残り50m、逃げるモズスーパーフレアをかわした。いつもよりも福永騎手のアクションが大きく、必死に見えた。

刹那、インディチャンプが先頭に立った。

「そのままだ……!」

束の間だった。

外から併せ馬で上がってきたダノンスマッシュとレシステンシアが、インディチャンプをかわしていった。

勝ったのはダノンスマッシュ。

インディチャンプは0秒1差の3着。

それでも、父ステイゴールドに捧げるスプリントGⅠ初の表彰台を、インディチャンプはもたらした。

彼が走り続ける意味が、少しだけわかった気がした。


6月、安田記念。

11月、マイルチャンピオンシップ。

インディチャンプは再び主戦場のマイルに戻り、末脚を引き絞り、直線半ばで解き放ち、そしてともに4着に敗れた。グランアレグリアに一矢を報いることはかなわなかったが、いつも精一杯力を出し切り、負けても勝ち馬から3馬身を越えて離されることなく、とうとう日本国内では21戦して一度も4着を外さなかった。

そんな堅実さも、破天荒な荒武者ぞろいのステイゴールド一族の中ではまた「個性」だった。

そんなことを思い出しながら、SNSに刻一刻と入ってくる情報の洪水に目を奪われているうちに、あっという間に香港マイルの発送時刻となった。

インディチャンプの「ラストワンマイル」が始まった。

ゲートが開く。インディチャンプは立ち遅れる。

残り7ハロン、スミヨンがやや前に促す。中段やや後ろ。外目。

残り6ハロン、スミヨンが今度は手綱を抑える。インディチャンプが口を割る。位置が下がる。

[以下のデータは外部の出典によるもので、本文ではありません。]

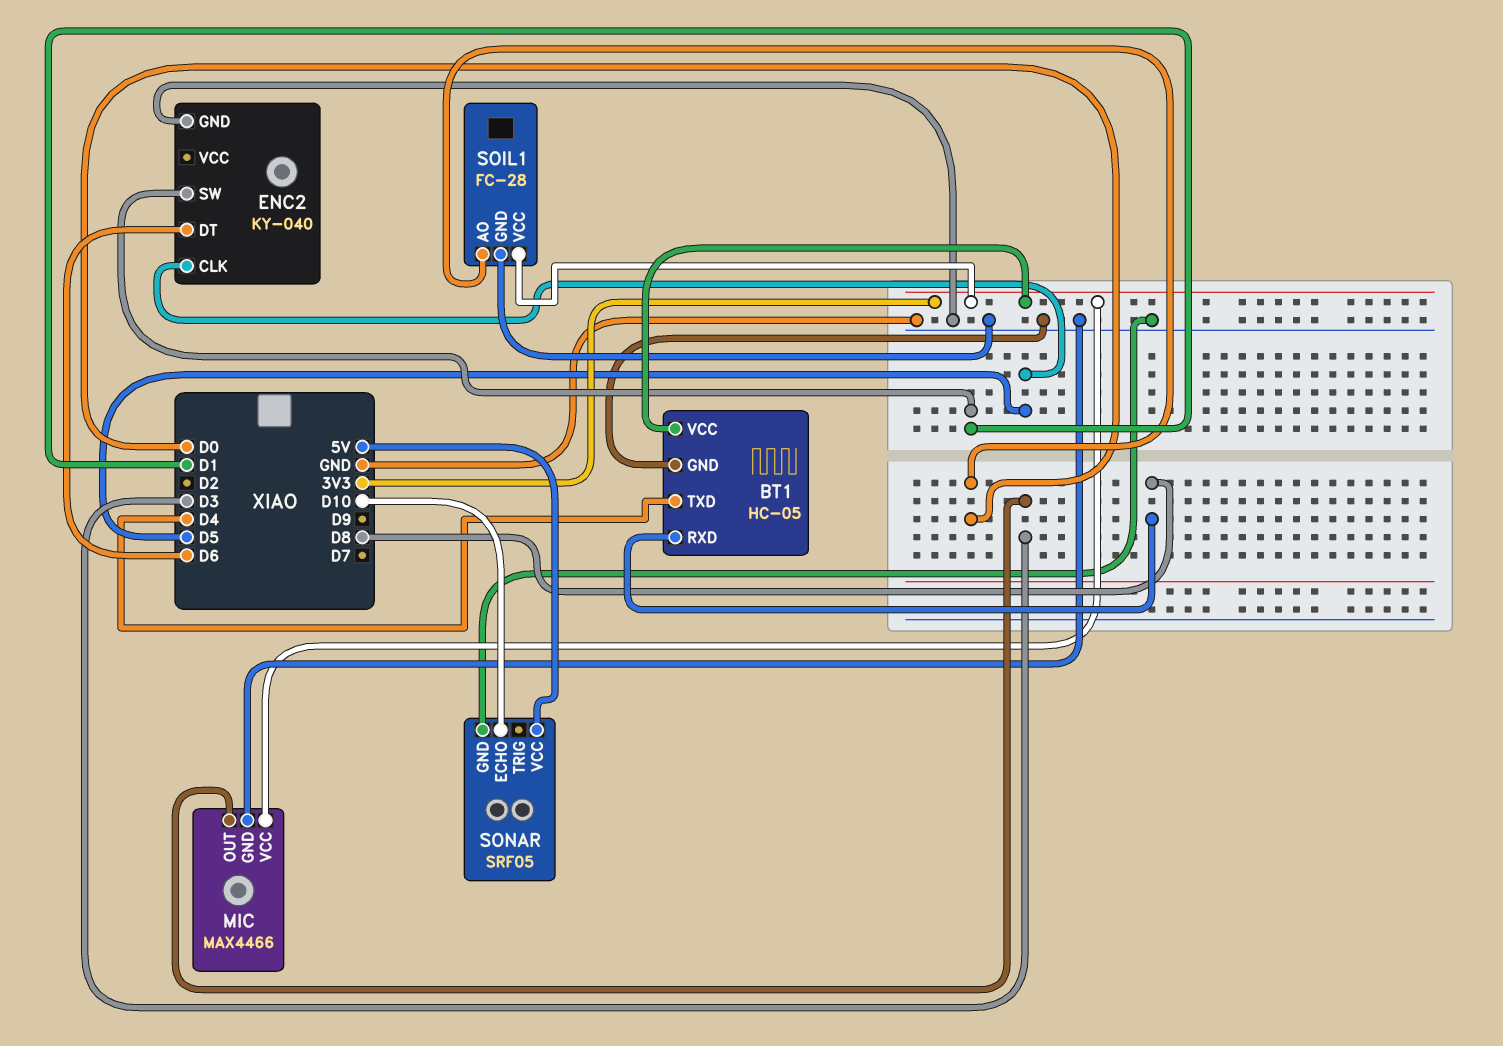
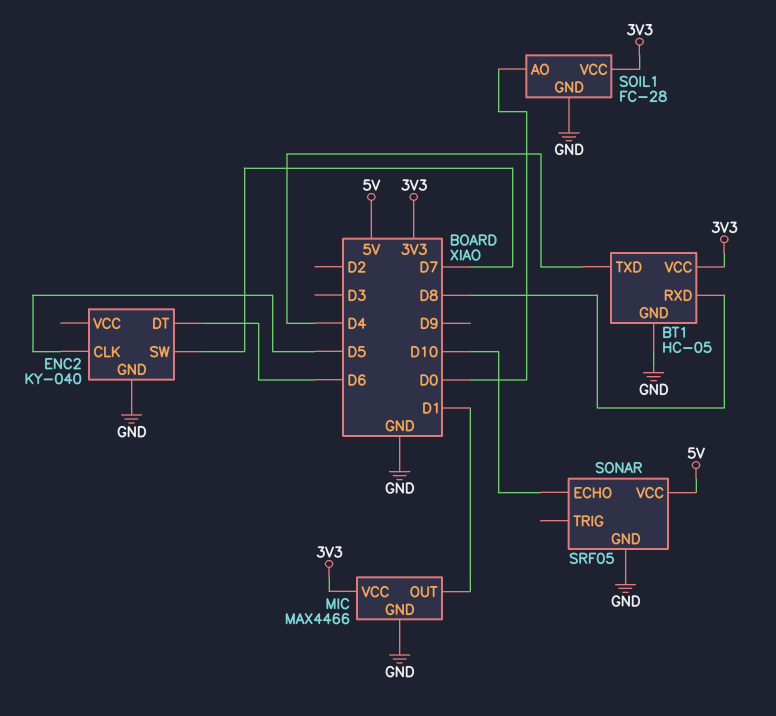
ENC2 pin SW: D1 -> D7
MIC pin OUT: D3 -> D1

残り半マイル、インディチャンプは外を回って位置取りを上げていく。

残り2ハロン、直線を向いた直後に、もうスミヨンの手綱は大きく動き始めた。

末脚は、溜まらなかったか……。

覚悟を決めた。

インディチャンプの最後の雄姿を一瞬たりとも見逃すまいと、私はただただ息をのんで、見つめるばかりだった。

そして最後の最後、インディチャンプは2番手の一線にくらいついてきた。

歓喜に迎えられる地元の英雄ゴールデンシックスティから遅れること僅か0秒5。併せ馬で共に上がってきたワイククを競り落とし、前をゆくヴァンドギャルドをかわしたところがゴール板だった。

──5着。

私には、王者が最後に見せた「意地の5着」に見えた。


120万円。

種牡馬として優駿スタリオンステーションにスタッドインしたインディチャンプの、初年度の種付け料である。

JRA春秋マイルGⅠを3年間にわたり走り続けて2勝2着1回3着1回4着2回。
スピードと成長力と持続力を見せつけ続けたマイル王にしては、やや安価にも感じる。
父系にステイゴールドを経てサンデーサイレンス、そして母父にキングカメハメハという、主流に過ぎる血を持つインディチャンプは、「配合できる牝馬の幅が限られる」、というのがその理由だそうだ。

それでも私は信じている。
次の戦いの舞台でも、インディチャンプが溜めに溜めた底力を次世代に注ぎ込むことを。
そして香港の地で、父の悔しさを晴らし、祖父の伝説を想起させる勝利が見られることを。

インディチャンプの戦いは、まだ、終わらない。